É assim que irá parecer: ela se apossou da sua placa mãe – seu coração
– e te fará sentir que é possível simplesmente substituí-la ou mandá-la para
uma assistência técnica. Mas não. Ele é único, insubstituível e vital para a
sua saúde. É a fonte de todos os acessos que você pode ter para o mundo lá
fora, e é o que também te traz de volta. E eu penso muito nisso, não só porque
meu computador nunca mais foi o mesmo – ainda operando aos travamentos e fadado
a lentidões temporárias – mas porque eu também nunca mais serei.
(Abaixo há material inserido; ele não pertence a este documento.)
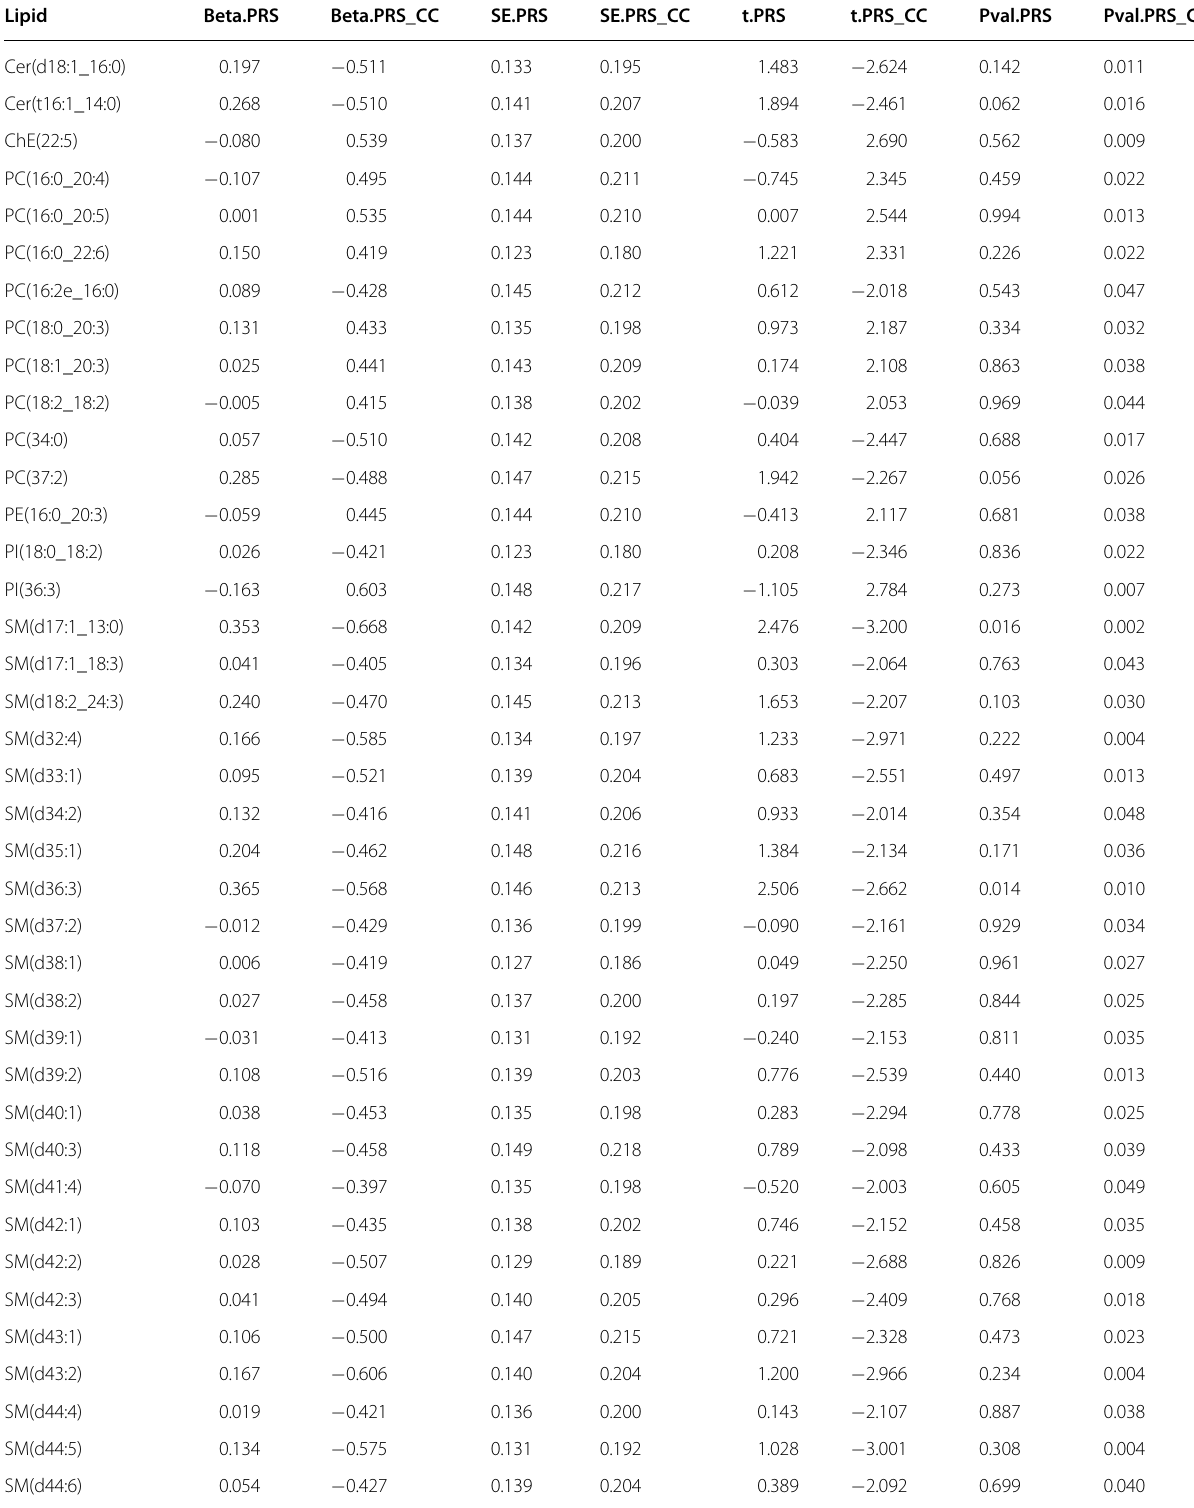
Table 3 Nominally signi fi cantly differential association of the AD risk PRS with lipids between AD and controls control.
Talvez você não seja a pessoa mais experiente, assim como eu, em
se tratando de tecnologia ou relacionamentos. Mas entre tentativas e erros,
suportes técnicos e emocionais, eu estou reencontrando aos poucos o meu ponto
de restauração. Ainda não tenho toda a minha autoconfiança de volta, mas estou
chegando perto. É um processo de reinicialização, e às vezes pode mesmo demorar
um pouco, mas eu vou voltar. E eu sei que estarei perpetuamente quebrado, em
partes, para operar 100% de novo. Mas o meu orgulho por saber que fiz sempre a
coisa certa, por nós, permanece intacto.
***
E o motivo pelo qual estou escrevendo isso é simples: haverão outros
acessos mal impensados, ameaças indetectáveis e relacionamentos capazes de me sequestrar
de novo. Este é o meu novo ponto de restauração. Um backup recomendável para
que eu me lembre de que, independente do que acontecer, eu ficarei bem.